Flying out of Northern Ireland from the airport in the countryside, not the one in the city by the shore of Belfast Lough. There’s half a moon, drifting escapes of black cloud blowing like scraps of burnt paper, and our ascent is long and low enough for me to pick out towns, or to try. Bearing west over Lough Neagh we head in the wrong direction until the wing dips and we turn, and I feel like I’m on a fairground ride and everything down below becomes close. I can see Christmas lights draped on a monkey puzzle tree, I can see the big wheel in Antrim’s Castle Gardens, I can see a stream of molten gold pouring along the motorway. Is that Ballyclare? I’m confused, can’t get my bearings. All at once, Belfast expands before me. Does Lisburn really run into Belfast like that without any break in the urban sprawl? It is so dark below that I struggle to distinguish between streetlights bounding the sea, and streetlights that cut through black, uninhabited land. A trick, an illusion is being played in my brain: first, I think all darkness is land, then all darkness sea, but I begin to discern a subtle difference the two shades, it’s just like how Father Ted distinguishes between priest’s socks – which are black – and those worn by the laity – which are ‘very, very, very, very, very, very dark blue’. To the west of the city, the Black Mountain’s peak is lit, a communications station masquerading as a star on the Christmas tree. In this darkness I see how Belfast narrow is, squeezed between Divis Mountain and the Castlereagh Hills. Bangor and Newtownards are connected by a yellow brick road, or, if you didn’t know better, it could be a bridge across water. The Shore Road snakes from the north of the city towards Carrickfergus and looks so close to the water that you would think the waves might lick the tarmac. Half a million people down there, an urban sprawl with crazy things going on, but from up here in this bird, the illuminated version looks peaceful, organised, simple. Like a prayer card, I run through the names of those I know down there and I put a pin in the map, I imagine them shining red through the yellow. I am Superman with super sight into homes in Greenisland, Glengormley, Belmont, Malone, Holywood. I say goodnight to them all and that I’ll be back soon. On a wing and a prayer, I’ll be back soon.
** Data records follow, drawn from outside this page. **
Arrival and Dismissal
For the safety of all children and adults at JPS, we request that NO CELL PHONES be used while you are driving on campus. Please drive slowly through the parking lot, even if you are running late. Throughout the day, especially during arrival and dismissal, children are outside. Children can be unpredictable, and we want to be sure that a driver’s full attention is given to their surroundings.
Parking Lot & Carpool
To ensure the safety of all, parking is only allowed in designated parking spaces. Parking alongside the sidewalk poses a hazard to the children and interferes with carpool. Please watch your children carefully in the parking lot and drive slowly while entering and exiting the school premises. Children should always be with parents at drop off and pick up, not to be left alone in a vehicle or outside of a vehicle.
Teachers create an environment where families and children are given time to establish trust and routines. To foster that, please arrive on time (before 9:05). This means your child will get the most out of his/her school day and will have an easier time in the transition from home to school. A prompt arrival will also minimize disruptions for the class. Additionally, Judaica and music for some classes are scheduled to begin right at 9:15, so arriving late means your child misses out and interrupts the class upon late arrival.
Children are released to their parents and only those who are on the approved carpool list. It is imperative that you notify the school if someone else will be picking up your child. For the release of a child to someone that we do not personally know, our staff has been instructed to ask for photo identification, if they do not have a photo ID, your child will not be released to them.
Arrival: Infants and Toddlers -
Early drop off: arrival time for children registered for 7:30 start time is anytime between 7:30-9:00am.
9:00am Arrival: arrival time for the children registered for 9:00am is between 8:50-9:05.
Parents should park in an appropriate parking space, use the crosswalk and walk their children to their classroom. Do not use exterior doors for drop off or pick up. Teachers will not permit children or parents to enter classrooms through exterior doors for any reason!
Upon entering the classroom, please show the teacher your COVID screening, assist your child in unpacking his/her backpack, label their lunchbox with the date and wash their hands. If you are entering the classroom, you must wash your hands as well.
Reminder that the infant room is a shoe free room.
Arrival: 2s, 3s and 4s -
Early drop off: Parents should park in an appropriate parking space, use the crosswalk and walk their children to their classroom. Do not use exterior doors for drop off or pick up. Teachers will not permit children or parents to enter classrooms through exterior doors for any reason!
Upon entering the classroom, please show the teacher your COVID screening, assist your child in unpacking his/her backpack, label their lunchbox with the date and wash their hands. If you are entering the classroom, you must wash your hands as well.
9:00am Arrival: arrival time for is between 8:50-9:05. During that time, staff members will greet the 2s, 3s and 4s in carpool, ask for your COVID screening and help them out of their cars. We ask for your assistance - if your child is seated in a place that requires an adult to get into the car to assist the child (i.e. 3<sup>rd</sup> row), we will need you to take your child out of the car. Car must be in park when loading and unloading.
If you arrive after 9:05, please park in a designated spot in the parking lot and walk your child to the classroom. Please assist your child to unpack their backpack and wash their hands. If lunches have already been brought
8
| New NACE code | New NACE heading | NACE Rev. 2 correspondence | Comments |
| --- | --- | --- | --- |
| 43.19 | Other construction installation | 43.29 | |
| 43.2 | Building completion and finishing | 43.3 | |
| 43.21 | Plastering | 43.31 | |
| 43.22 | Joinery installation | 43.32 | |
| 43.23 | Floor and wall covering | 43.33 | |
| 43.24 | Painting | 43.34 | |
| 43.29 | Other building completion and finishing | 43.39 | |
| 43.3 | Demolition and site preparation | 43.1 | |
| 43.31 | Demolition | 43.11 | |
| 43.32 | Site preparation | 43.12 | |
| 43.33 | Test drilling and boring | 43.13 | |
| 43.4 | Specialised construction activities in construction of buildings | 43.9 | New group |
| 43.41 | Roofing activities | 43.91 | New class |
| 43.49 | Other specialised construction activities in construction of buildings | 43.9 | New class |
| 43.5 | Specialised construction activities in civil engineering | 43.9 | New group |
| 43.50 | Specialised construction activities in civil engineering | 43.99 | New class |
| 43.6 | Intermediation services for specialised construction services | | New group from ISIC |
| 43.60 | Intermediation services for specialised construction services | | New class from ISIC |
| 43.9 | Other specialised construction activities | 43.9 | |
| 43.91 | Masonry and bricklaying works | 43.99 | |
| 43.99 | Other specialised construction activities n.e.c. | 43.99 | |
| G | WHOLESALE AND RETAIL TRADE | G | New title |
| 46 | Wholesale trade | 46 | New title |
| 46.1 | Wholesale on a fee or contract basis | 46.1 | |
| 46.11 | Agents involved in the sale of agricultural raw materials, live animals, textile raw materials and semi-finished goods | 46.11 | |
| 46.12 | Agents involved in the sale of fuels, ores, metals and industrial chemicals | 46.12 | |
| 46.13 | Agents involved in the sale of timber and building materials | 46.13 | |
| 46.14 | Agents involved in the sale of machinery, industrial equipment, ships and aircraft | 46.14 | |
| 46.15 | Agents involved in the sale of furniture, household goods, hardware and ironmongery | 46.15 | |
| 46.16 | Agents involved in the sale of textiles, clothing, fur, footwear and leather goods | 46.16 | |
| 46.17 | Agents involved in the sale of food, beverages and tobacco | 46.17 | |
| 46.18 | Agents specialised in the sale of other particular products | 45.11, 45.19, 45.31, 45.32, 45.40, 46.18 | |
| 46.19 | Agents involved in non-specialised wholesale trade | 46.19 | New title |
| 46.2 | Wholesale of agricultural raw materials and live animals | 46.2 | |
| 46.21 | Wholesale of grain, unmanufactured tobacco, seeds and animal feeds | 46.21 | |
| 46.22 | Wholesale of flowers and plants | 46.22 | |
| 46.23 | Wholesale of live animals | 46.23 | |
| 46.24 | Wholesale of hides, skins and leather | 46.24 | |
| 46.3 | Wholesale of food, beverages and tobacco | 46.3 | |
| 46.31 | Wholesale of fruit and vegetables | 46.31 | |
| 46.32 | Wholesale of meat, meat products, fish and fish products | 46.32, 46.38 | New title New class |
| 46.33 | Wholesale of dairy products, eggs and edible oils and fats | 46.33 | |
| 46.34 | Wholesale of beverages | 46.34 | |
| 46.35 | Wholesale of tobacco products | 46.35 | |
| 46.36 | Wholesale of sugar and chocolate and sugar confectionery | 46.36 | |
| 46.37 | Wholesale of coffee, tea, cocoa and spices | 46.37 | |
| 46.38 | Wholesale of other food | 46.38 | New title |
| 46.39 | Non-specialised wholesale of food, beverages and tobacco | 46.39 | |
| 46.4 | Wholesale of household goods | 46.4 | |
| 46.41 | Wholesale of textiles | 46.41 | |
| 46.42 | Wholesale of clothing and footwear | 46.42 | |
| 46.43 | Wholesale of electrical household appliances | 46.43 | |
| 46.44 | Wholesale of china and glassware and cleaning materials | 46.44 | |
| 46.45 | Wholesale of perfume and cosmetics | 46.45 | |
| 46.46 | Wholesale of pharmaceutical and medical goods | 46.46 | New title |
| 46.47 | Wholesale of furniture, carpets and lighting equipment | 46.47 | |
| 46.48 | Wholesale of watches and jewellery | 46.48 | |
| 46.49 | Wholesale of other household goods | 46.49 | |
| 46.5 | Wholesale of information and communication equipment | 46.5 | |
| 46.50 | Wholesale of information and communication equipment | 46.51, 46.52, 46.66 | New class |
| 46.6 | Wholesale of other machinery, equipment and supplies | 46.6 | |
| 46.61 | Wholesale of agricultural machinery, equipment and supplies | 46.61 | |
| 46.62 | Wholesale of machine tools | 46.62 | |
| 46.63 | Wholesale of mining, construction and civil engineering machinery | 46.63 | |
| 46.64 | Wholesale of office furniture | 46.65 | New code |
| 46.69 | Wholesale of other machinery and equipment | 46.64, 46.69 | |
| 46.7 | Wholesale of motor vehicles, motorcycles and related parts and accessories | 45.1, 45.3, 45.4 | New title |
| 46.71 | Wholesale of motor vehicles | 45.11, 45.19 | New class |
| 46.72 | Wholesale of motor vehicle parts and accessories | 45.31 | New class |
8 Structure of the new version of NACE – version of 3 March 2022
“The villages were lighting up, constellations that greeted each other across the dusk. And, at the touch of his finger, his flying-lights flashed back a greeting to them. The earth grew spangled with light signals as each house lit its star, searching the vastness of the night as a lighthouse sweeps the sea. Now every place that sheltered human life was sparkling. And it rejoiced him to enter into this one night with a measured slowness, as into an anchorage.” ― Antoine de Saint-Exupéry, Night Flight.
2 thoughts on “Night Flight”
Hi Eimear. Once again a beautiful piece.
Great to see you give a particular mention to Belmont, the part of the city where I grew up many moons ago! I eventually settled in the west as you know, after a love / hate relationship with the city having grown up there in the tough 60s to 80s, (after a spell getting my head showered abroad) but Belfast still pulls at the heartstrings occasionally.
Delighted to learn about your involvement in Peace Plus, and I was so pleased to witness your contribution to the workshop (that I watched back this morning) and to hear those dulcet north coast tones again.
Best wishes for your ‘Concept Note’ work ahead, and I look forward to seeing you again possibly in 2022.
Hi David, Good to hear from you and I forgot you were originally Belmont. Yes, hopefully see you in 2022 through the work. Happy Christmas, Eimear (p.s. when I lived in England I used to say, ‘I’m just stepping outside to get my head showered’ and nobody knew what I meant!)